» Job: Every line in the material below that includes "przepływu" should be copied.

» Data for the task:
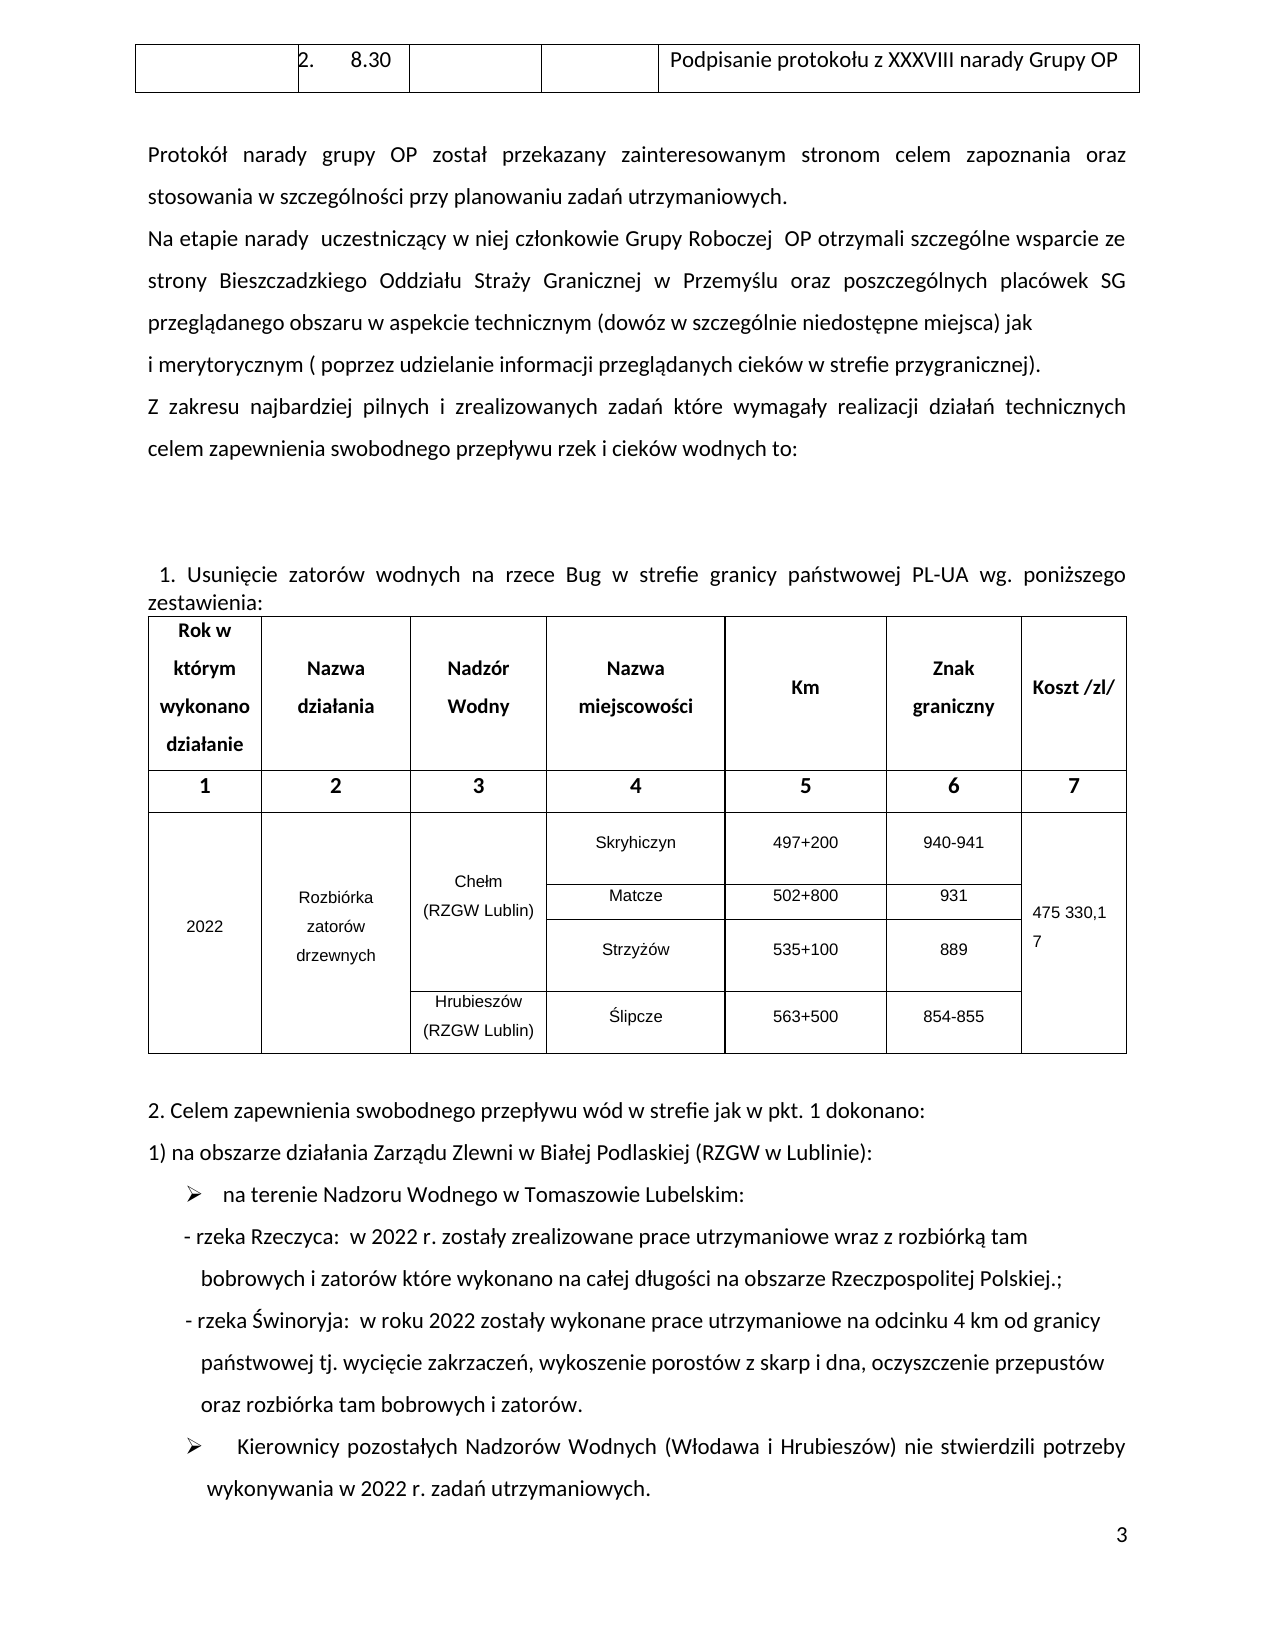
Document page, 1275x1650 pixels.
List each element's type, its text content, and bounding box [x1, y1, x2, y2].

text 2. Celem zapewnienia swobodnego przepływu wód w strefie jak w pkt. 1 dokonano: [148, 1096, 1127, 1124]
table_cell Skryhiczyn [547, 813, 724, 884]
table_cell Hrubieszów (RZGW Lublin) [411, 992, 546, 1053]
table_cell 931 [887, 885, 1021, 919]
table_cell 2022 [149, 813, 261, 1053]
text 1. Usunięcie zatorów wodnych na rzece Bug w strefie granicy państwowej PL-UA wg. poniższego zestawienia: [148, 560, 1127, 616]
text - rzeka Rzeczyca: w 2022 r. zostały zrealizowane prace utrzymaniowe wraz z rozbiórką tam [148, 1222, 1127, 1250]
table_header Znak graniczny [887, 617, 1021, 770]
table_cell 4 [547, 771, 724, 812]
table_cell 2 [262, 771, 410, 812]
text Z zakresu najbardziej pilnych i zrealizowanych zadań które wymagały realizacji działań technicznych celem zapewnienia swobodnego przepływu rzek i cieków wodnych to: [148, 392, 1127, 462]
text bobrowych i zatorów które wykonano na całej długości na obszarze Rzeczpospolitej Polskiej.; [185, 1264, 1127, 1292]
table_cell 889 [887, 920, 1021, 991]
table_cell 502+800 [726, 885, 886, 919]
table_header Rok w którym wykonano działanie [149, 617, 261, 770]
table_header Nazwa miejscowości [547, 617, 724, 770]
table_cell 854-855 [887, 992, 1021, 1053]
table_cell 3 [411, 771, 546, 812]
table_cell 535+100 [726, 920, 886, 991]
text 1) na obszarze działania Zarządu Zlewni w Białej Podlaskiej (RZGW w Lublinie): [148, 1138, 1127, 1166]
list na terenie Nadzoru Wodnego w Tomaszowie Lubelskim: [185, 1180, 1127, 1208]
table_cell 2. 8.30 [299, 45, 409, 92]
table_cell Chełm (RZGW Lublin) [411, 813, 546, 991]
table_cell 475 330,17 [1022, 813, 1126, 1053]
table_cell 7 [1022, 771, 1126, 812]
table_cell 1 [149, 771, 261, 812]
table_cell 497+200 [726, 813, 886, 884]
table_cell Rozbiórka zatorów drzewnych [262, 813, 410, 1053]
table_cell 940-941 [887, 813, 1021, 884]
list Kierownicy pozostałych Nadzorów Wodnych (Włodawa i Hrubieszów) nie stwierdzili potrzeby wykonywania w 2022 r. zadań utrzymaniowych. [185, 1432, 1127, 1502]
text Na etapie narady uczestniczący w niej członkowie Grupy Roboczej OP otrzymali szczególne wsparcie ze strony Bieszczadzkiego Oddziału Straży Granicznej w Przemyślu oraz poszczególnych placówek SG przeglądanego obszaru w aspekcie technicznym (dowóz w szczególnie niedostępne miejsca) jak i merytorycznym ( poprzez udzielanie informacji przeglądanych cieków w strefie przygranicznej). [148, 224, 1127, 378]
text Protokół narady grupy OP został przekazany zainteresowanym stronom celem zapoznania oraz stosowania w szczególności przy planowaniu zadań utrzymaniowych. [148, 140, 1127, 210]
table_cell Matcze [547, 885, 724, 919]
table_cell Podpisanie protokołu z XXXVIII narady Grupy OP [659, 45, 1139, 92]
table_header Nadzór Wodny [411, 617, 546, 770]
table_cell Strzyżów [547, 920, 724, 991]
text - rzeka Świnoryja: w roku 2022 zostały wykonane prace utrzymaniowe na odcinku 4 km od granicy [185, 1306, 1127, 1334]
table_cell [410, 45, 541, 92]
table_cell [542, 45, 658, 92]
table_cell 6 [887, 771, 1021, 812]
table_header Nazwa działania [262, 617, 410, 770]
text oraz rozbiórka tam bobrowych i zatorów. [185, 1390, 1127, 1418]
table_cell 5 [726, 771, 886, 812]
text państwowej tj. wycięcie zakrzaczeń, wykoszenie porostów z skarp i dna, oczyszczenie przepustów [185, 1348, 1127, 1376]
table_header Koszt /zl/ [1022, 617, 1126, 770]
table_header Km [726, 617, 886, 770]
table_cell Ślipcze [547, 992, 724, 1053]
table_cell 563+500 [726, 992, 886, 1053]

» Task response:
text 2. Celem zapewnienia swobodnego przepływu wód w strefie jak w pkt. 1 dokonano: [148, 1096, 1127, 1124]
text Z zakresu najbardziej pilnych i zrealizowanych zadań które wymagały realizacji działań technicznych celem zapewnienia swobodnego przepływu rzek i cieków wodnych to: [148, 392, 1127, 462]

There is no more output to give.